Your objective: Below are the entries; give again exactly the lines from the one mentioning "A hairdresser attends" through the one mentioning "The bannister rail", inclusive.

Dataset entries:
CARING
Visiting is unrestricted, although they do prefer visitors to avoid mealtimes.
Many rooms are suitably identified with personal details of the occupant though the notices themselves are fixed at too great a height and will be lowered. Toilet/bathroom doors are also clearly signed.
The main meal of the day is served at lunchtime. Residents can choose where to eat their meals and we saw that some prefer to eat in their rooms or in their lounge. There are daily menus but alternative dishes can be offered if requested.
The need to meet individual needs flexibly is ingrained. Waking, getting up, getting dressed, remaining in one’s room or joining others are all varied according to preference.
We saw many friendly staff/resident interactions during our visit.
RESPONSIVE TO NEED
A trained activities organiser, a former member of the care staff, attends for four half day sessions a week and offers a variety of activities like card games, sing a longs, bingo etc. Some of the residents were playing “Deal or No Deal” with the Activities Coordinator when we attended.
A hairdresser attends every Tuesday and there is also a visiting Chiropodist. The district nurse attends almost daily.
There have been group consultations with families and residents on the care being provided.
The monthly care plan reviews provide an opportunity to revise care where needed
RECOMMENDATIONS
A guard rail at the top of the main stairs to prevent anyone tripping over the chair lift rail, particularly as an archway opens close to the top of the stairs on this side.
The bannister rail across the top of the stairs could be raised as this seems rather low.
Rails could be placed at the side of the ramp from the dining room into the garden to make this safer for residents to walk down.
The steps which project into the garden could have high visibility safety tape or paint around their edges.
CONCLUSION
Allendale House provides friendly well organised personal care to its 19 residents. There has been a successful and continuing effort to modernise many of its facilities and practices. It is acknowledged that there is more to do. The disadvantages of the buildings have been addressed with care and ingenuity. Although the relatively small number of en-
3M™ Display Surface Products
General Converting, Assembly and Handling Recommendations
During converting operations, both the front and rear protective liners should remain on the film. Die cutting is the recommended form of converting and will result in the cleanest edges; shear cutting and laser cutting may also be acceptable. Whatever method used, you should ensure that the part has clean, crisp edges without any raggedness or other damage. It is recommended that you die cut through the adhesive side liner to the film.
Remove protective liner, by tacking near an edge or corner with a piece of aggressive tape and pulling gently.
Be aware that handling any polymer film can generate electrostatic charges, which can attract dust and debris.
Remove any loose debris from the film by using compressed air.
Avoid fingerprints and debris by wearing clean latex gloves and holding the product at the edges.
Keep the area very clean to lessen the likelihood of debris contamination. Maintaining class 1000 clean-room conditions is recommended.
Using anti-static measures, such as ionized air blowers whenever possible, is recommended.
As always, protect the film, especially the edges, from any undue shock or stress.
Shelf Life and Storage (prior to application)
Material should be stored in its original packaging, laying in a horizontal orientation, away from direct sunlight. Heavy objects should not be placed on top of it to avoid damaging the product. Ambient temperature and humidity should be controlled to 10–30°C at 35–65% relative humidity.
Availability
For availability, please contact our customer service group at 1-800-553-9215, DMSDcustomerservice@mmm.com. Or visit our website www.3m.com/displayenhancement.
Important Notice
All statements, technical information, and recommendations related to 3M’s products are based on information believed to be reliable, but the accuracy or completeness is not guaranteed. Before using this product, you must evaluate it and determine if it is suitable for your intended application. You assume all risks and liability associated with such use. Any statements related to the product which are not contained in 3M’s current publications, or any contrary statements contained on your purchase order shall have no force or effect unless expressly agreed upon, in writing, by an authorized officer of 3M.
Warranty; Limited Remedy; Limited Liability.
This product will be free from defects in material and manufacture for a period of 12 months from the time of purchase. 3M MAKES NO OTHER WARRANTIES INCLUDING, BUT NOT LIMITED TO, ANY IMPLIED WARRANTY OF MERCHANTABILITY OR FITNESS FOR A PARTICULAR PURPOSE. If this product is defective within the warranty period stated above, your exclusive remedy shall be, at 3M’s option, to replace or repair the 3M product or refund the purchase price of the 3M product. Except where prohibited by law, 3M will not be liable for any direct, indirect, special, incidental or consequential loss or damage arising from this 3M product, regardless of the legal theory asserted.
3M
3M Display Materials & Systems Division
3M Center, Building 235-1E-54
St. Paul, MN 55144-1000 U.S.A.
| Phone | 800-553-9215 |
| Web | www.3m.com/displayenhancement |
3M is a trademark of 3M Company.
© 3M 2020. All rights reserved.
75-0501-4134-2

Written answer:
A hairdresser attends every Tuesday and there is also a visiting Chiropodist. The district nurse attends almost daily.
There have been group consultations with families and residents on the care being provided.
The monthly care plan reviews provide an opportunity to revise care where needed
RECOMMENDATIONS
A guard rail at the top of the main stairs to prevent anyone tripping over the chair lift rail, particularly as an archway opens close to the top of the stairs on this side.
The bannister rail across the top of the stairs could be raised as this seems rather low.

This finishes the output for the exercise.